L'antivigilia della morte, nell'appello ai
Modenesi, aveva scritto: " il piccolo spazio che c'è fra
la Ghirlandina e il monumento al Tassoni lo chiamerete
' al tvajiol ed Furmajin' (10) per indicare la limitatezza
dello spazio: non direte 'sudario' perché tvajiol è parola
più allegra e simposiale". Oggi il silenzio dei morti
rimbomba nel cuore dei vivi, ed Angelo Fortunato
Formiggini, che alla biblioteca della sua Modena, la
Biblioteca Estense, ha lasciato in eredità gli archivi
famigliari e della casa editrice, ha trovato a Sassuolo,
lontano dal suo Tassoni e dalla sua Ghirlandina, in una
scuola a lui intitolata e in un fazzoletto di terra che
porta un leccio piantato in suo ricordo, là ha trovato al
tvajiol, che può essere per tutti ancora segno di vita, di
amore e di fervida laboriosità, nel nome della cultura e
della pacifica convivenza.
4
Testo a cura del professor GIANPAOLO ANDERLINI
NOTE:
(1) Sulla famiglia Formiggini cfr. Lazzaro PADOA, La famiglia Formiggini a Modena, in L.BALSAMO - R. CREMANTE (edd.), A.F.
FORMIGGINI. Un editore del Novecento, Il Mulino, Bologna, 1981, pp. 45-54.
(2) Ernesto MILANO, Angelo Fortunato Formíggini, (Nuovi Profili, 1), Luisé Editore, Rimini, 1987, p.29.

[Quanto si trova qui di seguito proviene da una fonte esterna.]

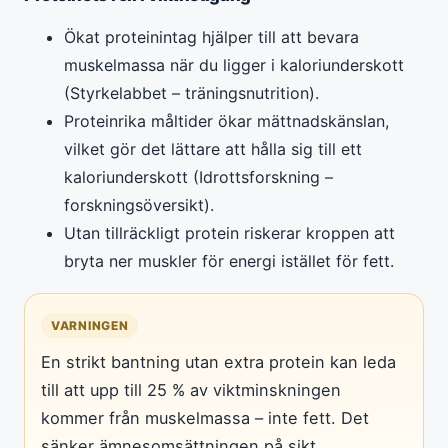
Ökat proteinintag hjälper till att bevara
muskelmassa när du ligger i kaloriunderskott
(Styrkelabbet – träningsnutrition).
Proteinrika måltider ökar mättnadskänslan,
vilket gör det lättare att hålla sig till ett
kaloriunderskott (Idrottsforskning –
forskningsöversikt).
Utan tillräckligt protein riskerar kroppen att
bryta ner muskler för energi istället för fett.
VARNINGEN
En strikt bantning utan extra protein kan leda
till att upp till 25 % av viktminskningen
kommer från muskelmassa – inte fett. Det
sänker ämnesomsättningen på sikt.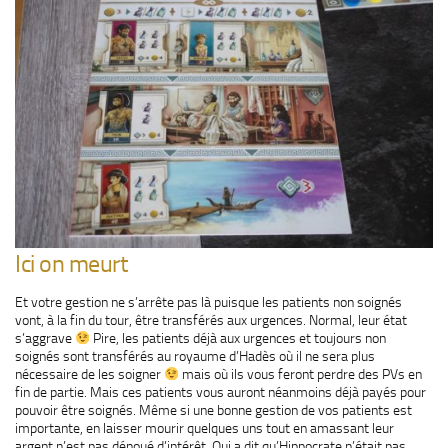
Ici on meurt
Et votre gestion ne s’arrête pas là puisque les patients non soignés
vont, à la fin du tour, être transférés aux urgences. Normal, leur état
s’aggrave
Pire, les patients déjà aux urgences et toujours non
soignés sont transférés au royaume d’Hadès où il ne sera plus
nécessaire de les soigner
mais où ils vous feront perdre des PVs en
fin de partie. Mais ces patients vous auront néanmoins déjà payés pour
pouvoir être soignés. Même si une bonne gestion de vos patients est
importante, en laisser mourir quelques uns tout en amassant leur
argent n’est pas dénoué d’intérêt. Qui a dit qu’Hippocrate n’était pas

(3) Ernesto MILANO, op.cit., p.39.
(4) A Gesù verrà dedicato un secondo Profilo: Ernesto BUONAIUTI, Gesù Cristo, A.F. Formiggini, Roma, 1926. Interessante segnalare anche
la pubblicazione in lingua italiana della seguente opera fondamentale: C.G. MONTEFIORE, Gesù di Nazareth nel pensiero ebraico
contemporaneo, introd. di F. Momigliano, A.F.Formiggini, Genova, 1913.
(5) Angelo Fortunato FORMIGGINI, Trent'anni dopo. Storia della mia casa editrice, R.F. Levi Editore, Vaciglio (Mo), 1977, p. 93. Cfr. per
una discussione generale: Maurizio TORRINI, Religione e religiosità nei primi anni del '900, in L.BALSAMO - R. CREMANTE (edd.), A.F.
FORMIGGINI. Un editore del Novecento, Il Mulino, Bologna, 1981, pp.363-390.
(6) Piero TREVES, Formiggini e il problema dell'ebreo in Italia, in L.BALSAMO - R. CREMANTE (edd.), A.F. FORMIGGINI. Un editore
del Novecento, Il Mulino, Bologna, 1981, pp. 71.
(7) Angelo Fortunato FORMIGGINI, Parole in libertà, Edizioni Roma, Roma, 1945, p. 44. Cfr. Piero TREVES, op.cit., pp. 69-71.
(8) Angelo Fortunato FORMIGGINI, op. cit., p.47.
(9) " Ghirlandina./ Ghirlandina, dammi una spinta/ per aiutarmi a fare il botto!/ La gente dirà: Cos'è questo fagotto?/ Toh! E' il povero
Formaggiotto,/ un modenese di quelli di fuori/ che, oramai, non va più via!/ Formaggino da Modena". La Ghirlandina è la torre campanaria del
Duomo di Modena.
(10) " Il tovagliolo di Formaggino".